Despite initial hopes in the beginning of 2023, the hospitality industry is struggling to bounce back, even during the peak season.

Department of Tourism (DoT) certified hotels like Chumey Nature Resort in Bumthang stated that the policy change has negatively impacted the hotel’s revenue, with low expectations.

They further added that the core issue is the low guest turnouts, which has limited daily room sales to a maximum of 2 during the peak season, and sometimes even less than 1 per day.

Hotels in the border areas, especially in Phuentsholing are also struggling with occupancy rate. According to the manager of Tashi Namgyel Grand Hotel, SDF has played a role in the decline of guests. “SDF has played a role in lowering our occupancy rate, however, we remain optimistic about the upcoming season, hoping there will be more bookings. The SDF incentive’s impact is quite varied but there must be some reported positive impacts.”

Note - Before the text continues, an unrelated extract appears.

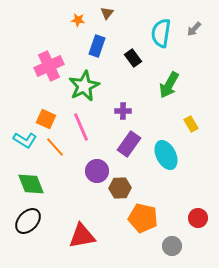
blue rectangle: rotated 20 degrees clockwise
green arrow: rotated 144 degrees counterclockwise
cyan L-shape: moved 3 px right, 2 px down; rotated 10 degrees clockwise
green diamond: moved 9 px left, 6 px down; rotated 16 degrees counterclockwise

“Current trends in the hotel industry include a focus on sustainability, technology integration, personalised guest experiences, and enhanced hygiene protocols. Competition from Jaigaon has also led to hotels enhancing their services and offerings to remain competitive and attract guests,” he added.

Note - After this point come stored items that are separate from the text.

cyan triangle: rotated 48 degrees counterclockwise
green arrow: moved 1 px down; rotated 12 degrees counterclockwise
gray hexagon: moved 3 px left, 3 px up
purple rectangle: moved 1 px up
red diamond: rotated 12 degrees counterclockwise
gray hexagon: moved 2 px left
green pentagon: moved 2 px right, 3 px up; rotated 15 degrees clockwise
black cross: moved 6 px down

As most Indian tourists come from Bagdora, the hotels in Phuentsholing also faces trouble with occupancy due to competition from nearby Jaigaon hotels with its better service and better pricing.

The Manager of Wangchuk Hotel in Mongar shared similar sentiments, as many other hotels around the country, on the drop in numbers.

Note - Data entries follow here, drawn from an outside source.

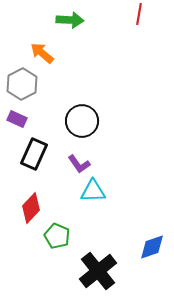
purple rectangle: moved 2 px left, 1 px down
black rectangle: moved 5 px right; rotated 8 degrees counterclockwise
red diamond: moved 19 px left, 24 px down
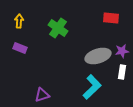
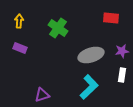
gray ellipse: moved 7 px left, 1 px up
white rectangle: moved 3 px down
cyan L-shape: moved 3 px left
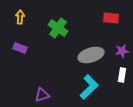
yellow arrow: moved 1 px right, 4 px up
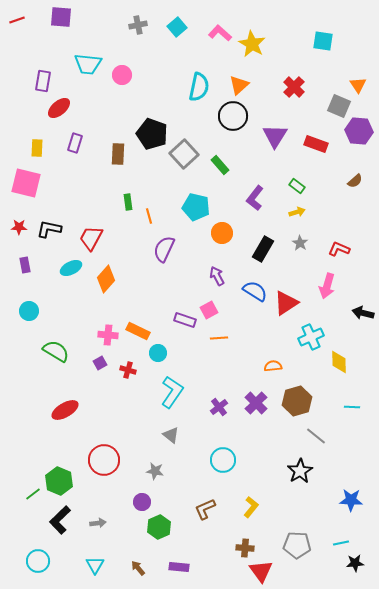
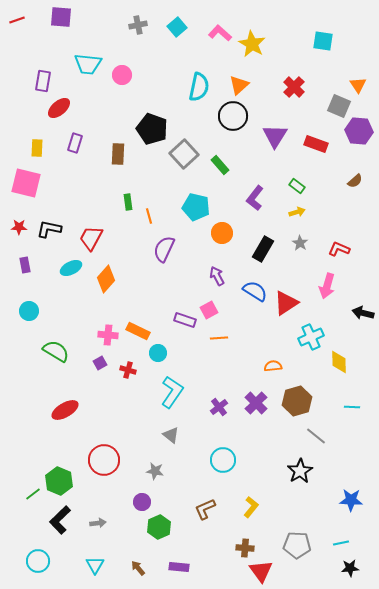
black pentagon at (152, 134): moved 5 px up
black star at (355, 563): moved 5 px left, 5 px down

“From an average occupancy of 23 percent in 2019, it has now dropped down to 5 percent. Although we have been given deferments in loans, we are concerned that we won’t be able to pay back the hotel loans,” he commented.

According to the Director of Sales and Marketing of DusitD2 Yarkay, Ankur Dhawan, despite improved COVID-19 conditions, the occupancy rate remains stagnant. He attributed this to the global trend in tourism, which is still low and the  SDF having an impact on the guest numbers.

“The occupancy rate is still around 10-15 percent. As far as the employment is concern, it is a continuous process, however, the challenge lies in recruiting skilled staffs, which has further complicated the hospitality sector’s efforts to regain its footing.”

The owner of Hotel Dekyid said that the hotel used to host a considerable number of Indian guests, but after reopening following the COVID-19 shutdown, they haven’t received any guests from the region. They’ve downsized their staff by half and they are operating with limited local visitors.

According to the Chairman of Hotel and Restaurant Association of Bhutan (HRAB) Jigme, “The SDF policy has improved tourist quality but led to lower hotel occupancy compared to pre-COVID levels. The upcoming peak season will see improved occupancy but still lower than 2019. Current occupancy is around 25 percent of pre-COVID numbers, posing challenges in loan repayment. Exodus plays a major role in the downfall of skilled workforce in the country.”

“HRAB and hotels will do their part in the sustainability and growth of this industry, however, the government needs to prioritize this industry for the growth and recovery of the economy,” he added.

The government introduced the new travel incentive on Bhutan’s SDF in June 2023 of 8 and 14 days scheme with SDF waivers of fifty percent which is designed to encourage longer stays that enable guests to explore more of what Bhutan offers.

The major trend in the hotel industry in the country is to explore the Indian markets and shift towards working with a lean staff.

Hoteliers are not very optimistic about the upcoming Autumn season and feel it could get worse in 2024 as the old USD 65 SDF tourists cannot come.

Many say that a simpler USD 100 per day SDF and lower airfares will help matters.

However, there seems to be some light for some hotels as bookings come in for the autumn season.